Some of the identified property may be sold; other parcels may be transferred to nearby governmental entities, such as the Memphis City Schools (MCS).

In addition to the Belvedere Triangle, the city has identified a 20-acre park virtually hidden between Frayser and Raleigh, a recently closed street separated from Overton Park by a fence, and old soccer fields off James Road.

"We maintain it, but it's not used," parks services director Cynthia Buchanan said of the James Road property. "There are other soccer fields in the area."

Nearby Litty Park, a landlocked 21 acres, is also on the list. As is Highland Park, near Fairmont and the Memphis National Cemetery, which has no amenities and is encircled by homes that back up to it.

"All you can see are backyard fences," Buchanan said. "That's the worst thing you can do. You put houses around it, but you don't have any eyes on the park. ... We recommend it be surplused."

The Memphis branch of the Sierra Club sent the council a letter asking for a public hearing on the possible sales, and council members are amenable.

Naomi Van Tol is the local Sierra Club's conservation chair. "Before they go to a vote, we feel like there needs to be more public input," Van Tol said. "The neighborhoods need to have a chance to give their view of the parks. ... This land was bought with our tax dollars and intended to provide recreation to taxpayers."

Van Tol said the group is concerned with all the parks on the list but specifically cited Gragg Park on Jackson. The seven-acre park backs up to a junkyard, but it also abuts land slated to be part of the Wolf River Greenway. As such, it might make a nice companion green space.

"You're never going to get that land back if you sell it," said Van Tol.

Even though the council is talking about specific park property, the underlying discussion — what makes a successful park and what a park contributes to the community — is just as important.

Take Jackson Park, an eight-acre area of land next to Jackson Elementary School. It has no automobile access and, though it used to be used for ball fields, now sits vacant. Nearby houses back up to it, and the park is often used by pedestrians as a cut-through to Jackson Avenue.

The city could do a number of things with the park. Buchanan suggested transferring it to MCS or selling some of the land to build houses that would face the park.

Council member E.C. Jones pointed out that the city could add amenities and create more of a park atmosphere. "You're not going to have a picnic on a vacant lot," he said.

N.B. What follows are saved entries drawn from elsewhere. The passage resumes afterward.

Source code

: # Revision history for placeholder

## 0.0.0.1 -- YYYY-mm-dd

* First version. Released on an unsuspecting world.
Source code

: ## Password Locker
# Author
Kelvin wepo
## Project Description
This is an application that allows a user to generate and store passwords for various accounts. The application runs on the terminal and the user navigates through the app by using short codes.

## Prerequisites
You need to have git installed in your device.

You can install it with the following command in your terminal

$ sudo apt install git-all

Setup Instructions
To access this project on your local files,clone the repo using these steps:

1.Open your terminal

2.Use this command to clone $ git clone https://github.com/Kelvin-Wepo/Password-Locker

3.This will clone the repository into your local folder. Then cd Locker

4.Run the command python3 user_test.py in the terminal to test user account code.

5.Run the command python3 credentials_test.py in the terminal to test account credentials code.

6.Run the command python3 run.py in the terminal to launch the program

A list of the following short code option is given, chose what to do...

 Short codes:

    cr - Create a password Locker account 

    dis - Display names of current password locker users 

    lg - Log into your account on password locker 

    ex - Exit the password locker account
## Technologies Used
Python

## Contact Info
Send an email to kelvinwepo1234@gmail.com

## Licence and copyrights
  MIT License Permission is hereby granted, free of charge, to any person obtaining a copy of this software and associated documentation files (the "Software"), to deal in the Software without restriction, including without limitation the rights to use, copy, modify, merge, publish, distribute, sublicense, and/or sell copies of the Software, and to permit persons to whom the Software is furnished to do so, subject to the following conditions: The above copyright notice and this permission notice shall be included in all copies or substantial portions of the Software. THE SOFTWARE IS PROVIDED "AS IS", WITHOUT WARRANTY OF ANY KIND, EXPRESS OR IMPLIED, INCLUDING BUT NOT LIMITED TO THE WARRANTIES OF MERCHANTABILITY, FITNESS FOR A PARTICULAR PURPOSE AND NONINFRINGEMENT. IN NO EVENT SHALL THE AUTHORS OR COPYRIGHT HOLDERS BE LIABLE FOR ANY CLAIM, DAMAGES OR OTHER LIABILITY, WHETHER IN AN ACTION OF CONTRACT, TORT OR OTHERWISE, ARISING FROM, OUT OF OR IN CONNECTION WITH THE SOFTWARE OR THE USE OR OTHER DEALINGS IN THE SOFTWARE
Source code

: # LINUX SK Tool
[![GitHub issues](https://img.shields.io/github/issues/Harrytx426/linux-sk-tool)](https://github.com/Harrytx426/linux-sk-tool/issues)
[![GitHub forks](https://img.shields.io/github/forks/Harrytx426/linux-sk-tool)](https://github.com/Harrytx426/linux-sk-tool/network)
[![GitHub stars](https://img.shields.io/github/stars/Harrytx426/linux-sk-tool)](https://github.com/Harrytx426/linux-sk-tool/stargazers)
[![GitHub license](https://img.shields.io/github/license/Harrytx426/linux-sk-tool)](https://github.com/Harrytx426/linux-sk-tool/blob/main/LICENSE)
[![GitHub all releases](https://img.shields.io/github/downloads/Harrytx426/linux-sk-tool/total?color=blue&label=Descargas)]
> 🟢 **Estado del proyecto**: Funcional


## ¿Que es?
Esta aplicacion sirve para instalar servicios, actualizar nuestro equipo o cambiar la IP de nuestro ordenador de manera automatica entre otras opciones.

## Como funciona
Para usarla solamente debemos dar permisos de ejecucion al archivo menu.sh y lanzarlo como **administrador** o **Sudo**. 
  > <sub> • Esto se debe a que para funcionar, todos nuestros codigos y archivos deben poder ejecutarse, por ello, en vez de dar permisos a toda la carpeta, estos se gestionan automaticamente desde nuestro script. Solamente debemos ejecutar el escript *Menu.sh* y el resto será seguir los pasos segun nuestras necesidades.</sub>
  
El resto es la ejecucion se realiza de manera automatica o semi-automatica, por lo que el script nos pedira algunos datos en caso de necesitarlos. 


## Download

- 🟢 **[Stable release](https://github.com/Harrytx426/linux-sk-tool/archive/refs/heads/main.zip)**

Jones also challenged the idea that a park has to be on a well-traveled street. "To say everything has to be on a Walnut Grove or a Riverside Drive where everyone can see it, neighborhood parks don't have to be that way."

I have to agree. Parks — especially those with non-specific uses — need to be watched to prevent crime, but those eyes can come from homeowners as easily as drive-thru park users. In fact, nearby homeowners and businesses could be more effective at preventing crime because they have a lasting stake in the park's character.

The fact that Jackson Park is currently used by pedestrians — even as a short-cut — suggests it is convenient to the neighborhood and could be successful with additional amenities and a residential area that faced into the park.

On the other hand, even small pocket parks on main thoroughfares can provide a respite for weary drivers.

"I may not stop," said council member Madeleine Cooper Taylor. "I may drive by, but they offer a visual resting place."

Councilman Joe Brown agreed: "Even a small strip gives people a sense of relaxation."

Sometimes, it seems, even a park like the Belvedere Triangle can help residents lose themselves. It would be a shame to see that disappear.